We know composting is good for the garden and the environment, but did you know you can save food scraps for composting all year-round—even in cold climate?
I’ll show you my simple method, which is actually easier than summer composting. And the best part? You will have a lot more rich compost for your summer garden.
If you’re new to composting, this explains (in simple terms) why it’s smart and essential: How to Have a Happy Garden with Healthy Soil.
A Smart, Time-Saving Winter Composting Method
Compost is a great and beautiful thing and while I treasure it for the garden, I don’t wish to make composting my life’s work.
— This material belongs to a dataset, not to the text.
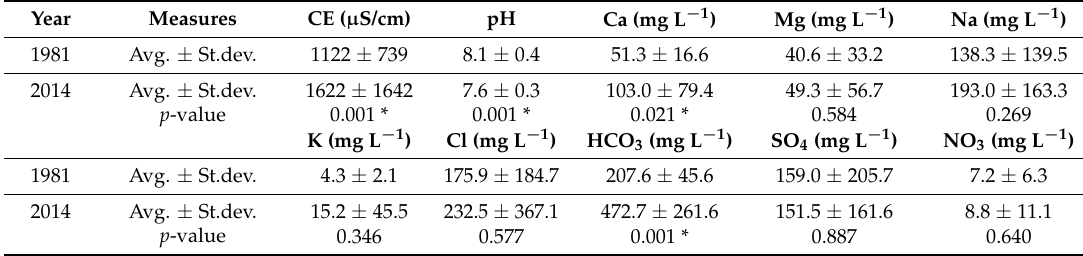
Table 2. Average, standard deviation ( ± 1 σ ) and p -values of various physicochemical parameters for the Tecate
I live in a cold climate (Ontario, Canada) and have always kept my food scraps for composting all year round. I’ll show you how I keep it really simple, fast, and efficient, without any stinky mess.
If you’re looking for more tasks you can get done in the fall garden (to make winter and spring better): The Most Important Fall Garden Tasks.
1. Set Up Winter Compost Bin
- I use a galvanized trash can with a tight-fitting lid: here’s the galvanized steel one I like at Amazon: Garbage Can (20 Gallon).
- Add a foot (12″) of “The Browns” (carbon-rich goodies including straw and/or newsprint and/or dead leaves) to the bottom of the trash can.
- If possible, keep some extra browns nearby to add during the winter.
- Keep the bin somewhere where you can easily access it during snowy weather (without having to shovel a path, if possible).
2. Collect Kitchen Waste
- “The Greens” (nitrogen-rich goodies) include scraps from fruits and vegetables, egg shells, coffee grounds, tea bags (no paper or staples, though). No processed foods, meat, or dairy.
3. Freeze The Scraps
I do this step (all year round) because I don’t like the stink of keeping a scrap bin in the kitchen and this avoids fruit flies (which I otherwise get year-round).
- Super Lazy Method: Keep one heavy-duty freezer bag dedicated to kitchen scraps (The Greens) in your freezer.
- Mildly Lazy Method: Chop or blend your scraps into small bits and pieces. Then place in a heavy duty freezer bag in your freezer.
4. Add Frozen Scraps To Winter Bin
- When the freezer bag is full, add the contents to your winter compost bin.
- The scraps will freeze and thaw, depending on the temperatures. Decomposition continues during warm spells.
- Wash out the freezer bag and reuse it over and over again.
- During thaws (when temperatures stay above zero for a few days and we stop losing our minds), if possible, add a layer (4″) of straw, newsprint, and/or dead leaves to the winter compost bin.
You want a good combination of greens and browns in the bin. It’s the greens that get stinky.
Also, the world will not end if you skip this step. You’ll just have very soupy compost in the spring. Nothing a good spray with a garden hose won’t solve.
- During the winter, keep the lid on tight to avoid stink and animal invaders.
6. Spring Time
- In the spring, pour the contents of the winter bin into your regular composter, and dig in additional browns as needed. You want the compost slightly damp but not soaking wet. Add water if needed. And that’s it! That’s easy winter composting.
Truth be told, what you pour out in the spring can be pretty gross, depending on how mild the winter was, but that’s composting! The winter stuff will soon break down (like any other compost) into beautiful humus for the garden. And no kitchen scraps are sent to the landfill. Win. Win.